I’ve talked to several people lately about different real estate strategies to use and the one that has been the most popular among smart real estate investors has been the buy and hold. NOT THE FLIP. People flip homes when the market is moving at a pace that allows them to get a house quickly and turn it for a profit. But the investors that are absolutely cleaning up right now are the ones who are buying homes and holding them. Why is that?
First, the interest rates have been low enough for so long that if people have money to put down they can get these low rates on properties. A man I work with in Las Vegas has been buying up plenty of 100k houses and getting them rented while having extremely low payments on those houses. Why is this a good idea? Plainly, even if the interest rates go up in the area he is in a spot where renters will always be able to afford his payment and if the area goes up in value with the economy then he is sure to really increase the equity in each property. It’s a win across the board for him now.
Second, interest rates have started to go back up. When interest rates go back up something interesting will happen that the country isn’t prepared for at the moment. The housing values will have to stay still or even drop. I say this because the average person owns a 3 bed/2 bath house in our country and if they can’t afford an average payment at a 6% interest rate or higher then the market will have to adjust so they can. By getting these homes now at low rates you are setting yourself up for the best long term success because you can afford the payment at the low rate and it isn’t going to adjust on you like it did during the serious downswing we had a couple years ago.
Real estate is a great way to make long term wealth. Each day I deal with great owners of homes or apartments and they really see things for how they are when it comes to our market. I get great advice from them daily and I love to pass it on to you.
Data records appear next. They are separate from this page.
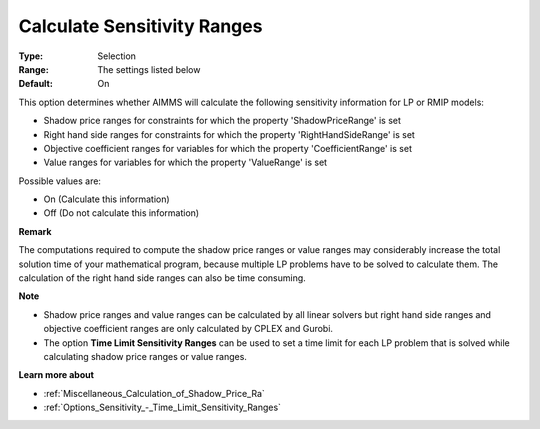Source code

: 

.. _Options_Sensitivity_-_Calculate_Sensit:


Calculate Sensitivity Ranges
============================



:Type:	Selection	
:Range:	The settings listed below	
:Default:	On	



This option determines whether AIMMS will calculate the following sensitivity information for LP or RMIP models:



-	Shadow price ranges for constraints for which the property 'ShadowPriceRange' is set

-	Right hand side ranges for constraints for which the property 'RightHandSideRange' is set

-	Objective coefficient ranges for variables for which the property 'CoefficientRange' is set

-	Value ranges for variables for which the property 'ValueRange' is set



Possible values are:



*	On (Calculate this information)
*	Off (Do not calculate this information)




**Remark** 


The computations required to compute the shadow price ranges or value ranges may considerably increase the total solution time of your mathematical program, because multiple LP problems have to be solved to calculate them. The calculation of the right hand side ranges can also be time consuming.





**Note** 

*	Shadow price ranges and value ranges can be calculated by all linear solvers but right hand side ranges and objective coefficient ranges are only calculated by CPLEX and Gurobi.
*	The option **Time Limit Sensitivity Ranges**  can be used to set a time limit for each LP problem that is solved while calculating shadow price ranges or value ranges.




**Learn more about** 

*	:ref:`Miscellaneous_Calculation_of_Shadow_Price_Ra`  
*	:ref:`Options_Sensitivity_-_Time_Limit_Sensitivity_Ranges`  




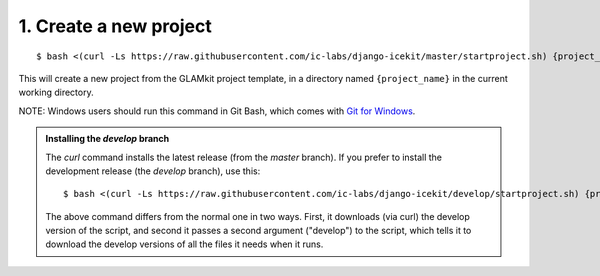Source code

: 1. Create a new project
^^^^^^^^^^^^^^^^^^^^^^^

::

    $ bash <(curl -Ls https://raw.githubusercontent.com/ic-labs/django-icekit/master/startproject.sh) {project_name}

This will create a new project from the GLAMkit project template, in a
directory named ``{project_name}`` in the current working directory.

NOTE: Windows users should run this command in Git Bash, which comes
with `Git for Windows <https://git-for-windows.github.io/>`__.

.. admonition:: Installing the `develop` branch

   The `curl` command installs the latest release (from the `master` branch).
   If you prefer to install the development release (the `develop` branch), use
   this::

      $ bash <(curl -Ls https://raw.githubusercontent.com/ic-labs/django-icekit/develop/startproject.sh) {project_name} develop

   The above command differs from the normal one in two ways.
   First, it downloads (via curl) the develop version of the script, and second it
   passes a second argument ("develop") to the script, which tells it to download
   the develop versions of all the files it needs when it runs.
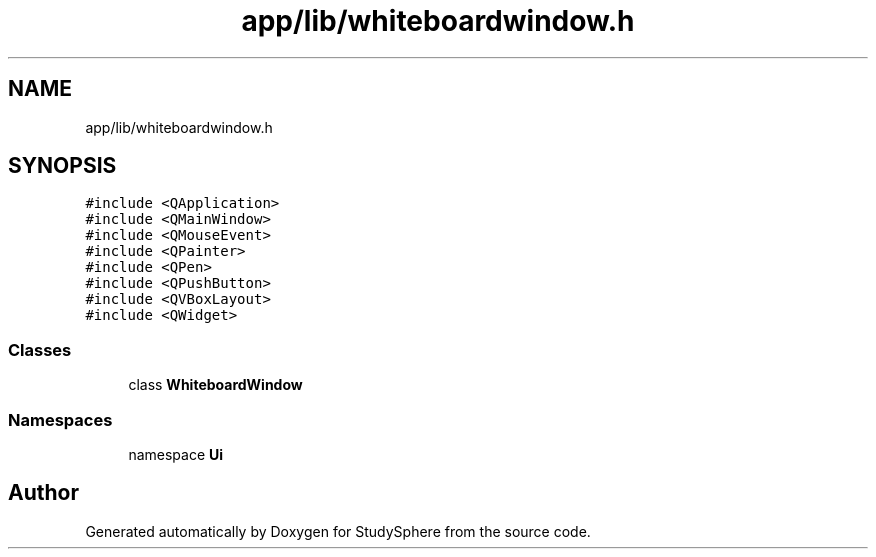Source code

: .TH "app/lib/whiteboardwindow.h" 3StudySphere" \" -*- nroff -*-
.ad l
.nh
.SH NAME
app/lib/whiteboardwindow.h
.SH SYNOPSIS
.br
.PP
\fC#include <QApplication>\fP
.br
\fC#include <QMainWindow>\fP
.br
\fC#include <QMouseEvent>\fP
.br
\fC#include <QPainter>\fP
.br
\fC#include <QPen>\fP
.br
\fC#include <QPushButton>\fP
.br
\fC#include <QVBoxLayout>\fP
.br
\fC#include <QWidget>\fP
.br

.SS "Classes"

.in +1c
.ti -1c
.RI "class \fBWhiteboardWindow\fP"
.br
.in -1c
.SS "Namespaces"

.in +1c
.ti -1c
.RI "namespace \fBUi\fP"
.br
.in -1c
.SH "Author"
.PP 
Generated automatically by Doxygen for StudySphere from the source code\&.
My wife watches all sorts of TV shows with one of her favorites being with Scott McGillvray. He has a great show about cash flowing properties and at the end of each one he shows how much money the person will be pocketing each month and I just have to laugh. That number is always assuming that nothing goes wrong.
Lets look at our own housing situation. How many months have you had nothing go wrong with your house? Just last month we had a broken door, broken door handle, broken garbage disposal and some plumbing problems as a result. Other months it is always something else and we are no different. When you buy a cash flow property you are buying the good and the bad so sure you will have some months when you make money, but you’ll also have months where you lose money. In the end you are banking on the appreciation of the home while having good renters or leasers who take care of the place. It just isn’t as easy as a half hour show makes it out to be.